### [Dataset extract]
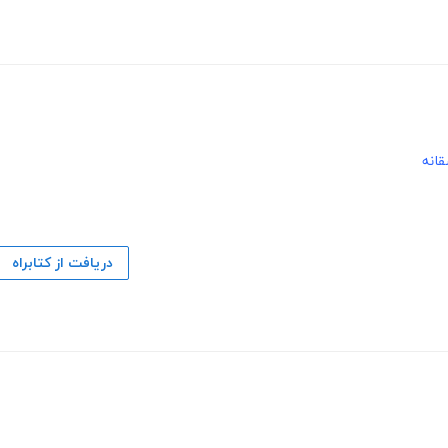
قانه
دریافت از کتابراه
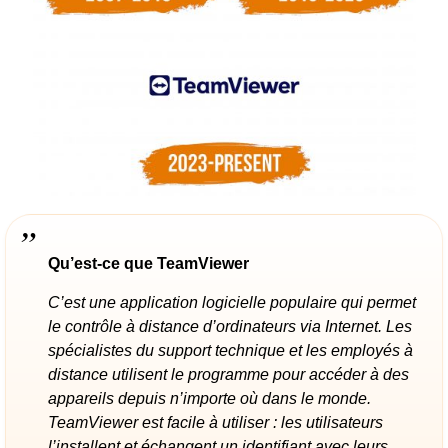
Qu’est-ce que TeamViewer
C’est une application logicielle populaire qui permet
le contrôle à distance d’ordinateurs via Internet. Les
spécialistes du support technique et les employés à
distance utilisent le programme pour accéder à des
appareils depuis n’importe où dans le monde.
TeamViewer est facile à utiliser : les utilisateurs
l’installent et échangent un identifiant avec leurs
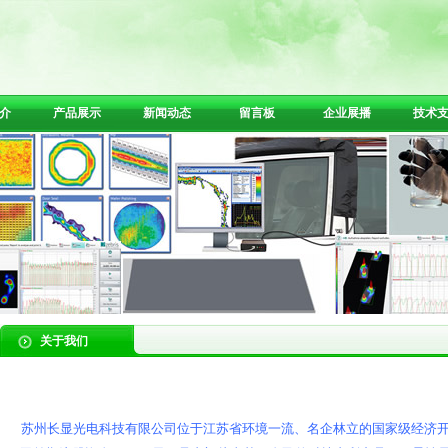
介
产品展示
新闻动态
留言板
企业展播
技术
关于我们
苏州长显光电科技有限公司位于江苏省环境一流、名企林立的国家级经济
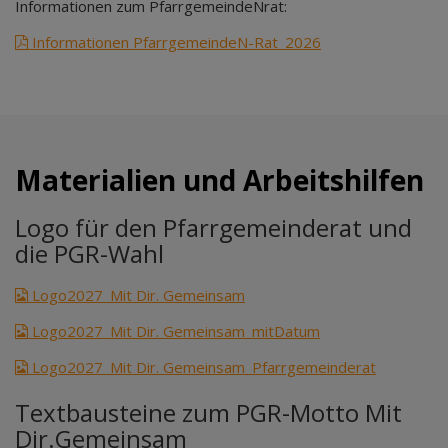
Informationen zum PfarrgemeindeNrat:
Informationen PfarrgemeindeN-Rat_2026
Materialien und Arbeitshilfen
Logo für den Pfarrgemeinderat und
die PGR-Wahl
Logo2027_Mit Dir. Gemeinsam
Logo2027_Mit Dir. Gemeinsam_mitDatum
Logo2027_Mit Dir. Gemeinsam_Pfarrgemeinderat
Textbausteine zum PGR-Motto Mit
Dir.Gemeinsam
==
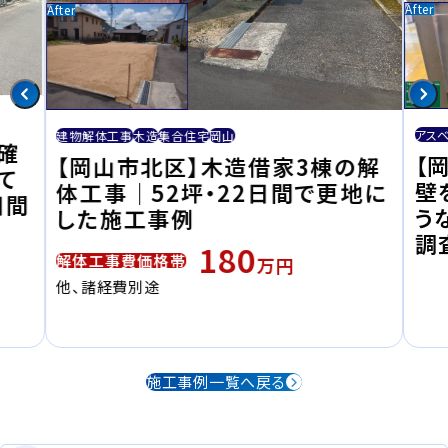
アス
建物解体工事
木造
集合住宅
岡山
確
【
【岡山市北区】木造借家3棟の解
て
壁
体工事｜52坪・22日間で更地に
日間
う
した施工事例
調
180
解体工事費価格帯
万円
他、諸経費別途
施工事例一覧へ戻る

### [Your assignment]
Could you state how many lines of the entries contain the word "TeamViewer"? Only the number is wanted.

### [Solution]
2